In line with previous reviews,7, 12 we also found that patients participating in an exercise training program after surgery experienced a greater improvement in cardiorespiratory fitness assessed by indirect calorimetry (VO2max) or by a walking test. Compared with the nonexercising control group, the mean improvement in VO2max in the exercise group was +2.7 (95% CI: 0.81; 4.64) mL/kg/min (SMD: 0.70 [0.35; 1.10]). This increase is slightly lower than the 3.9 mL/kg/min increase reported in our sister systematic review and meta‐analysis on the effect of exercise training in adults with obesity by van Baak et al.56 It was, however, observed in parallel with a large improvement in walking capacity (SMD: 1.46 [0.27; 2.66]). The two studies reporting the highest increases in VO2max incorporated high‐intensity periods (up to 85%–90% of HRmax) into moderate‐intensity aerobic training.18, 40 Another recent study (see Table S6 for details) reported a significant increase in VO2max above the average improvement observed in our meta‐analysis (+3.4 mL/kg/min) after a 5‐month program based on aerobic training and HIIT.57 The number of participants was however very limited (six to 10 participants in the intervention groups), and in one study,40 participants were aged <50 years with a BMI < 35 kg/m2 and therefore may not be representative of the patients undergoing bariatric surgery. Importantly, exercise training started 3, 12, and 36 months after surgery in these three studies.18, 40, 57 These findings suggest that increasing the intensity of aerobic training above the moderate‐intensity threshold is feasible from 3 months after bariatric surgery and may be beneficial for further improving cardiorespiratory fitness. Previous studies conducted in adults with severe obesity (≥35 kg/m2) have however reported a lower adherence to an exercise program combining aerobic training with HIIT compared with aerobic training alone.58 No significant effect on habitual physical activity was seen in both groups.58 In practice, as previously recommended, intensity could be increased gradually under supervision in a pain‐free range to prevent any injury.59

Findings of this review show that patients participating in an exercise training program after bariatric surgery experience greater weight and fat loss by approximately 2 kg (95% CI for weight loss: −3.2; −0.4 kg). The PIs for weight loss ranged from −5.4 to 1.8 kg, suggesting that future studies are likely to report a greater weight loss in the exercise group, although it will not be the case in all settings.60 The mean effect is in line with two previous reviews7, 8 but in contrast with another one that reported no effect on weight loss.9 The latter review is specific in that it included exercise interventions based on respiratory training that is not expected to substantially increase energy expenditure.9 This amount of additional weight loss may be considered a relatively modest benefit compared with the 30%–35% loss of initial body weight after bariatric surgery itself.1 However, it is consistent with the additional weight loss described when adding exercise training during dietary weight loss interventions.61 Surprisingly, only two studies provided a follow‐up assessment of body weight 3 and 12 months after the end of the intervention.27, 49 The meta‐analysis of these two reviews showed a lower weight regain in the exercise group, with an MD between groups of 4.7 kg [95% CI: −7.2; −2.1 kg]. Although these findings need to be confirmed by further well‐designed trials, they do suggest that exercise may play an important role in weight maintenance after bariatric surgery. Given the prevalence of weight regain in this context (44% patients regain ≥ 5 BMI—points up to 5 years after maximal weight loss is obtained62), this may represent a major benefit of exercise in the clinical management of patients undergoing bariatric surgery.

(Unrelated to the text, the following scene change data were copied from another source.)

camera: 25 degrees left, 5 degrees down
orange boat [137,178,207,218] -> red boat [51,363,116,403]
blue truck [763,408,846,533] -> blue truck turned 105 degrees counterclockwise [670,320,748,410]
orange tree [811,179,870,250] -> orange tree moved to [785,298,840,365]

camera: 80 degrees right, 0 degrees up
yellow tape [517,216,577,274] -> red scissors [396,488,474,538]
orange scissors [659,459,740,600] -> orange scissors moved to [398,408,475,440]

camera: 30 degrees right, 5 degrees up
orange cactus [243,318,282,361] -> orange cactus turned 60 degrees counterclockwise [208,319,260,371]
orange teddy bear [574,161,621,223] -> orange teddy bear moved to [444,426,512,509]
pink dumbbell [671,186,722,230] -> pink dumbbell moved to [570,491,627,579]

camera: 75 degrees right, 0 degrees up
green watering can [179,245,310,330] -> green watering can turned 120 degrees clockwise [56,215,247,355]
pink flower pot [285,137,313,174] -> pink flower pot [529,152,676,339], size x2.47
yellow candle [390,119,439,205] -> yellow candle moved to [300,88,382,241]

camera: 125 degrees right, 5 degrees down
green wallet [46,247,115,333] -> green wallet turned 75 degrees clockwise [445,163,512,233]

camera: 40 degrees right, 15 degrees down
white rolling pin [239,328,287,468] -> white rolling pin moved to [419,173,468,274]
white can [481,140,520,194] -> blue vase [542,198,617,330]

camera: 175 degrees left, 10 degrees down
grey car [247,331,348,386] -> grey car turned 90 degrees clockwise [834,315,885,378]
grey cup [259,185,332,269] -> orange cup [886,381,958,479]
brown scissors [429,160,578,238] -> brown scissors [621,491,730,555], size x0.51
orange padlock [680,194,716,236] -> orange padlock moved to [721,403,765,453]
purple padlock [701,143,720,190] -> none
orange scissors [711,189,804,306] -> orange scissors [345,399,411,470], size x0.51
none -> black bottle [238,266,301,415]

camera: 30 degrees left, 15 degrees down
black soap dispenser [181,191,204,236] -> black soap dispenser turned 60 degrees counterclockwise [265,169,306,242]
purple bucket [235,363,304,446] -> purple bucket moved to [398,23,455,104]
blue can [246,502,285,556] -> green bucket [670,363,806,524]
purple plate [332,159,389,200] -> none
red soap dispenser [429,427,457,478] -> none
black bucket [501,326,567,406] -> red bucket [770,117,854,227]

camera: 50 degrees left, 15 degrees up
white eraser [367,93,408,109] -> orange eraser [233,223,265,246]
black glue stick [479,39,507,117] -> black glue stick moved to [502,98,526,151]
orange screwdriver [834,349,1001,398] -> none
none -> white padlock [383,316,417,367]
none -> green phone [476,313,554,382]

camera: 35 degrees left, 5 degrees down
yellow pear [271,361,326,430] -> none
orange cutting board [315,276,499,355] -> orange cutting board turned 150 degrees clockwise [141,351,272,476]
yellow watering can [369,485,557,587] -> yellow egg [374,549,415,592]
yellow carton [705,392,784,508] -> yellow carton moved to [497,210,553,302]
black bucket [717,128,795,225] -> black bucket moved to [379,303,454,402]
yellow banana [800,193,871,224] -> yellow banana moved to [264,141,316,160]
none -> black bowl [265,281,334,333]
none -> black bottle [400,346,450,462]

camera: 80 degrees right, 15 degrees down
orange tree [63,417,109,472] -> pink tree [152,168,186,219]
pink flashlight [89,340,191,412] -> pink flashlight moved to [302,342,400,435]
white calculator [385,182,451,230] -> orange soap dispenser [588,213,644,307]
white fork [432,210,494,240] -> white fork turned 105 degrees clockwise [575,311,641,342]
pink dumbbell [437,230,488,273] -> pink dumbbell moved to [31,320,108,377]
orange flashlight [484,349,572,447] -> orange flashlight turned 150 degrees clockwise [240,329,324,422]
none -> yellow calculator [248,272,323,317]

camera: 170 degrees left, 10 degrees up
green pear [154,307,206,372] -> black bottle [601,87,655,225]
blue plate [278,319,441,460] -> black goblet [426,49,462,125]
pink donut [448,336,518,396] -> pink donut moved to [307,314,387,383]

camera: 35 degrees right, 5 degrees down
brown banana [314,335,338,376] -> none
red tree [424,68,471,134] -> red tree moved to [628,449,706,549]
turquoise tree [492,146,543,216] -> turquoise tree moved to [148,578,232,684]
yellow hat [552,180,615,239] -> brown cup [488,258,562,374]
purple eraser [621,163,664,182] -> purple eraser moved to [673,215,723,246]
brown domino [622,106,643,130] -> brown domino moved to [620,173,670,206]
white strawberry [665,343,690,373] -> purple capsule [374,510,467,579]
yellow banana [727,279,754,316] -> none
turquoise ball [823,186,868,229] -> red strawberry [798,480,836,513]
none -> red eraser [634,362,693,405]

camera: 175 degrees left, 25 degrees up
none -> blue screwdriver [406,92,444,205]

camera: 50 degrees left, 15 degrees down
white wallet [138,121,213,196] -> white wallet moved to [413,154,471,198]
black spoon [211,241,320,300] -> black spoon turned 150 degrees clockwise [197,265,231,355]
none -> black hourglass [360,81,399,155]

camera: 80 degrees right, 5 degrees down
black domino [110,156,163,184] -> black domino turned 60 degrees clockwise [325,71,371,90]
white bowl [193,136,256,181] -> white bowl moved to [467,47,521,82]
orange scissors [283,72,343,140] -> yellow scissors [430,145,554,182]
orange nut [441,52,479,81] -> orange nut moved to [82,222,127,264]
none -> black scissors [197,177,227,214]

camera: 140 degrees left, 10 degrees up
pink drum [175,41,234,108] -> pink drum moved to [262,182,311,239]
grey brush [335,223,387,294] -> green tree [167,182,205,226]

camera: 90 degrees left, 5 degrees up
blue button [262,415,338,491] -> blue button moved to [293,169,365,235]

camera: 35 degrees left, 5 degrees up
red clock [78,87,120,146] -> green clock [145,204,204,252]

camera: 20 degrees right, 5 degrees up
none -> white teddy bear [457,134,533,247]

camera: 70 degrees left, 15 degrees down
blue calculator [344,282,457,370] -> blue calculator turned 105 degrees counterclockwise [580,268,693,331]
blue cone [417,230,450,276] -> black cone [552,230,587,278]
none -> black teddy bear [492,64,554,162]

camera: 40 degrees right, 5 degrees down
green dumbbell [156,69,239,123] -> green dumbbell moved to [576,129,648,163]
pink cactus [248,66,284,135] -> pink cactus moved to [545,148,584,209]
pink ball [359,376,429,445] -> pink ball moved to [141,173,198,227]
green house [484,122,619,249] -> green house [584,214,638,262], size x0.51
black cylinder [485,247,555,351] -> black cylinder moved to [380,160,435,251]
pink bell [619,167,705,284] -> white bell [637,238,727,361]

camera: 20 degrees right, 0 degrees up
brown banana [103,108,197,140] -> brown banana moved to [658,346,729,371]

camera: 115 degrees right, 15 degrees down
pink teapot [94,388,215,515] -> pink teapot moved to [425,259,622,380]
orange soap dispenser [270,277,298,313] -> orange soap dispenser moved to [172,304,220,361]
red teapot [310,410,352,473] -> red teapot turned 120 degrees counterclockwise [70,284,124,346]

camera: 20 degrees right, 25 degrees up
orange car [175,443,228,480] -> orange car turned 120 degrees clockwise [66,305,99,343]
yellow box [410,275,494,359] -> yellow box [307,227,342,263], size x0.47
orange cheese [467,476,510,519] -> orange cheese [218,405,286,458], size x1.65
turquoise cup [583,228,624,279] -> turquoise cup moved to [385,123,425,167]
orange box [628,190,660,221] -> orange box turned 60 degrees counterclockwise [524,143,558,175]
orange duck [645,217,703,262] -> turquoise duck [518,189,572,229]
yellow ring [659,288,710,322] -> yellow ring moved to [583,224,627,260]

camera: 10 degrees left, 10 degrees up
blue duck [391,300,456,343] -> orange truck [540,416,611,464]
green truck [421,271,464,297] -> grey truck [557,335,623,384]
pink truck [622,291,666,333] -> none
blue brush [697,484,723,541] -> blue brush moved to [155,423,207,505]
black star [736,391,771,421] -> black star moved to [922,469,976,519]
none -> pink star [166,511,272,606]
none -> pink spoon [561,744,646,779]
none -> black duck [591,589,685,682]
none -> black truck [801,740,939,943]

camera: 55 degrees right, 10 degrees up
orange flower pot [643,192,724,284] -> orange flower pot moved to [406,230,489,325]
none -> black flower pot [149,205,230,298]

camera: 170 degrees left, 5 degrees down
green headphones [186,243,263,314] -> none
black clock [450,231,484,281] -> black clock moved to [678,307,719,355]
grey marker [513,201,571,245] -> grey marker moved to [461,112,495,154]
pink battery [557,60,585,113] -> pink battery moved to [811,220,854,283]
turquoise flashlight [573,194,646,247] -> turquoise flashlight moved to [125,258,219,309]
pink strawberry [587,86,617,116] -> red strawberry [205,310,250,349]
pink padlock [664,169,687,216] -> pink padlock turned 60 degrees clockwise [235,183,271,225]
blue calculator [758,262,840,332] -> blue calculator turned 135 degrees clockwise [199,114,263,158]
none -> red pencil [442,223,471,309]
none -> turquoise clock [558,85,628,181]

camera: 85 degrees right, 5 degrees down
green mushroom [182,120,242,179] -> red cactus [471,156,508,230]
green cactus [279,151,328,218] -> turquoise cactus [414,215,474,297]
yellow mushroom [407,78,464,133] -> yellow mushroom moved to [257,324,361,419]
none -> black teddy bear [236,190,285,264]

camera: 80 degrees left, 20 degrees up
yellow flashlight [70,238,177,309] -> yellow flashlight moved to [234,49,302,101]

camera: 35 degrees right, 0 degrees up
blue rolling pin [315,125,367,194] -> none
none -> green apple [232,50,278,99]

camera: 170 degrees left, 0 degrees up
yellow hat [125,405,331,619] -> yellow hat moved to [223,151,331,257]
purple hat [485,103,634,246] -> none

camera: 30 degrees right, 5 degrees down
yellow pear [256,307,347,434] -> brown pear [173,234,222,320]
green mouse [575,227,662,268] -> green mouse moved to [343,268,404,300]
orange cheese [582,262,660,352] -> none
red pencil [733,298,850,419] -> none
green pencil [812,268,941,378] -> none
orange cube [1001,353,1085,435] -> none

This review also assessed the effect of postoperative exercise training on bone and cardiometabolic health. A meta‐analysis of three studies showed a lower decrease in bone mineral density after an exercise training program including both aerobic and resistance training. A more recent study reported similar findings.63 This is likely to be an important benefit of exercise training given the increased risk of fracture that has been reported after bariatric surgery, especially after gastric bypass surgery.64 The effects of exercise on cardiometabolic health are less conclusive in this setting. No significant effect was found on blood pressure, lipide profile, and a marker of glycemic status (i.e., HOMA‐IR). However, the number of studies included in these meta‐analyses was very limited (two to four studies for a given outcome), and findings should be interpreted with caution. Interestingly, the study by Coen et al.26 that included 128 patients and used gold‐standard methods to assess glucose homeostasis showed that aerobic training improves insulin sensitivity beyond the effects of bariatric surgery alone. A more recent study reported similar findings with combined aerobic and resistance training.65 In both studies, weight and fat loss were similar in the exercise and the nonexercise control group, suggesting an effect of exercise on insulin sensitivity independent of weight loss.

Surprisingly, we found no additional benefit of exercise on health‐related quality of life after bariatric surgery. These meta‐analyses included only two studies, but all studies reported similar findings, whether the quality of life was assessed with generic questionnaires19, 33, 40, 45, 50 (i.e., SF‐36 health survey) or questionnaires specific to overweight and obesity19 (i.e., Impact of Weight on Quality of Life, IWQOL) or to bariatric surgery40 (i.e., Bariatric Surgery Satisfaction Questionnaire, BSSQ). These findings contrast with the known benefits of exercise training on quality of life in adults with obesity (see our sister review by Carraça et al.).66 The context of bariatric surgery, however, is specific in that bariatric surgery itself is associated with marked improvement in quality of life. Changes in quality of life appear to be related to the phases of weight loss and weight regain, with peak improvements observed 6‐ to 12‐months postsurgery followed by a progressive decline in parallel with gradual weight regain.67 Therefore, exercise appears to have little impact on quality of life during the weight loss phase after bariatric surgery, but its effect during the weight regain phase has not yet been investigated. Similarly, we found no significant effect of exercise training programs on accelerometry‐assessed habitual physical activity. Although six studies assessed the change in physical activity in this context, we were able to include only two studies in the meta‐analysis. Original studies reported mixed findings, with most studies reporting no significant effect15, 33, 45, 49 but other studies reporting an increase19, 49 or even a decrease30 in accelerometry‐assessed physical activity. Including an objective assessment of habitual physical activity is of major importance to identify interventions that are effective to promote an active lifestyle outside exercise training sessions.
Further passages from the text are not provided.